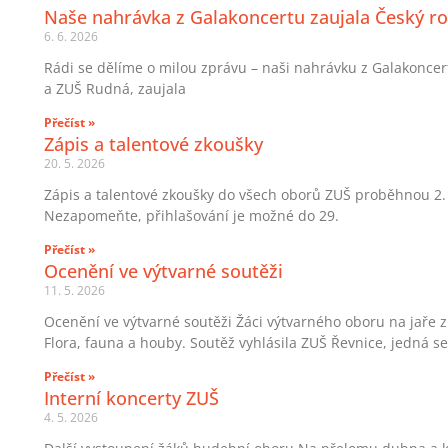
Naše nahrávka z Galakoncertu zaujala Český ro
6. 6. 2026
Rádi se dělíme o milou zprávu – naši nahrávku z Galakoncertu
a ZUŠ Rudná, zaujala
Přečíst »
Zápis a talentové zkoušky
20. 5. 2026
Zápis a talentové zkoušky do všech oborů ZUŠ proběhnou 2. a
Nezapomeňte, přihlašování je možné do 29.
Přečíst »
Ocenění ve výtvarné soutěži
11. 5. 2026
Ocenění ve výtvarné soutěži Žáci výtvarného oboru na jaře 
Flora, fauna a houby. Soutěž vyhlásila ZUŠ Řevnice, jedná se 
Přečíst »
Interní koncerty ZUŠ
4. 5. 2026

+ + + + +

* What to do
Each record should be printed again precisely, though not its pictures.

* Solution for this problem
Naše nahrávka z Galakoncertu zaujala Český ro
6. 6. 2026
Rádi se dělíme o milou zprávu – naši nahrávku z Galakoncertu
a ZUŠ Rudná, zaujala
Přečíst »
Zápis a talentové zkoušky
20. 5. 2026
Zápis a talentové zkoušky do všech oborů ZUŠ proběhnou 2. a
Nezapomeňte, přihlašování je možné do 29.
Přečíst »
Ocenění ve výtvarné soutěži
11. 5. 2026
Ocenění ve výtvarné soutěži Žáci výtvarného oboru na jaře 
Flora, fauna a houby. Soutěž vyhlásila ZUŠ Řevnice, jedná se 
Přečíst »
Interní koncerty ZUŠ
4. 5. 2026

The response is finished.